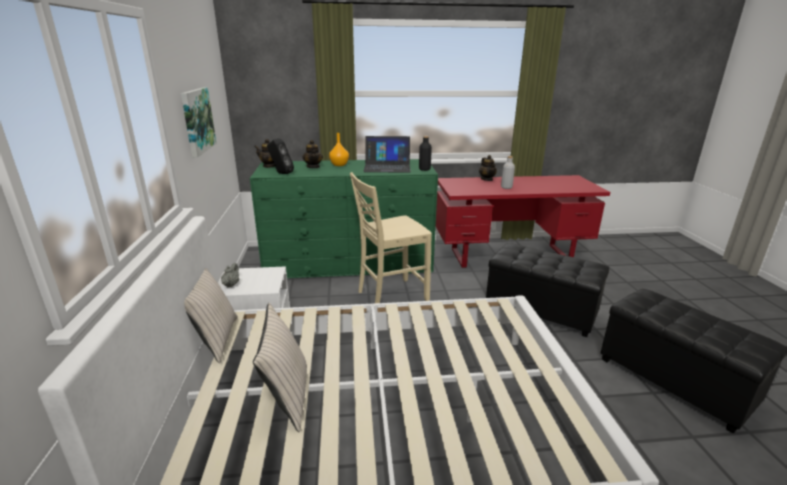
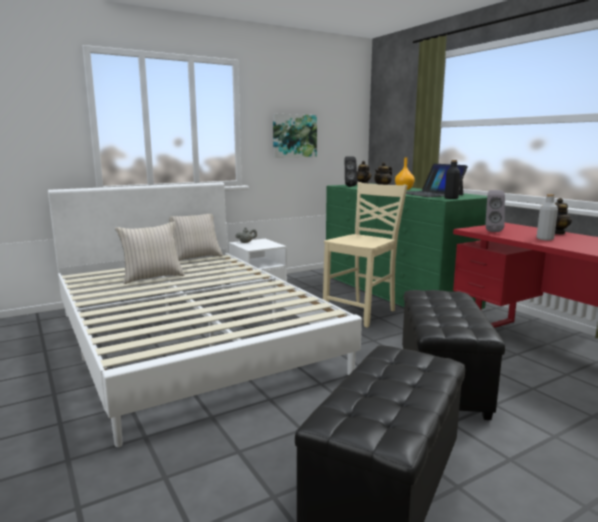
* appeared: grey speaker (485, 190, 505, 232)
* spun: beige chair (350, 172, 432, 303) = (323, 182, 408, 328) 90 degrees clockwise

...

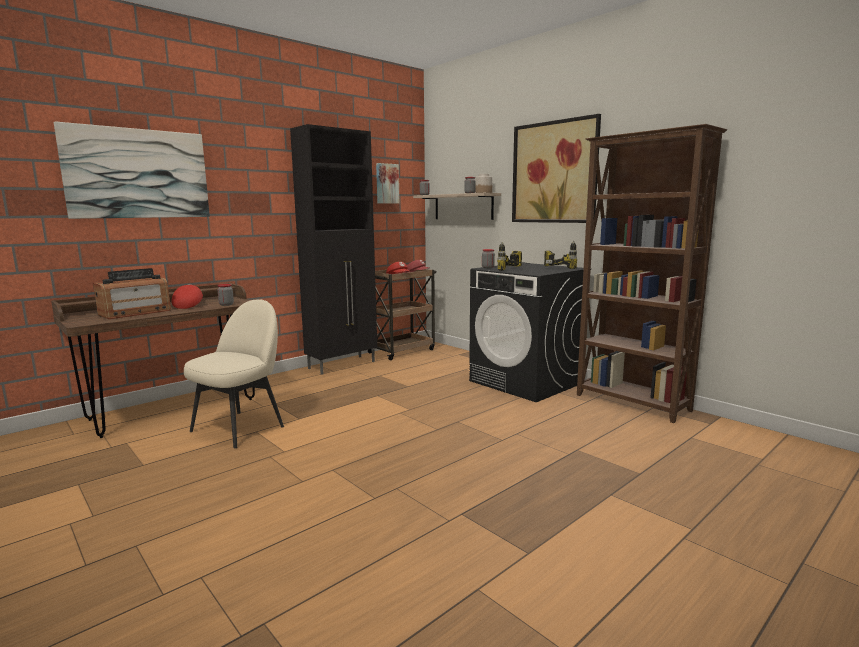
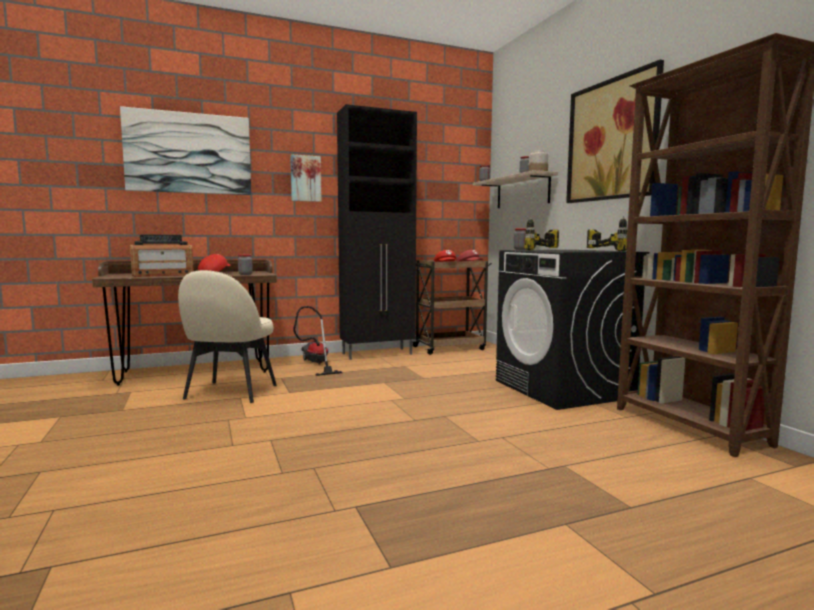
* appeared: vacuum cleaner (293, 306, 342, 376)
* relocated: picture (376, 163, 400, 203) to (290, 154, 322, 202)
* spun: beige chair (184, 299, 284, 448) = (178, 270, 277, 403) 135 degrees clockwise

** The task **
Please copy, exactly and with nothing else, the lines above beginning at the line that has "190, 505, 232)" and ending with the line that has "90 degrees clockwise".

** Your response **
* appeared: grey speaker (485, 190, 505, 232)
* spun: beige chair (350, 172, 432, 303) = (323, 182, 408, 328) 90 degrees clockwise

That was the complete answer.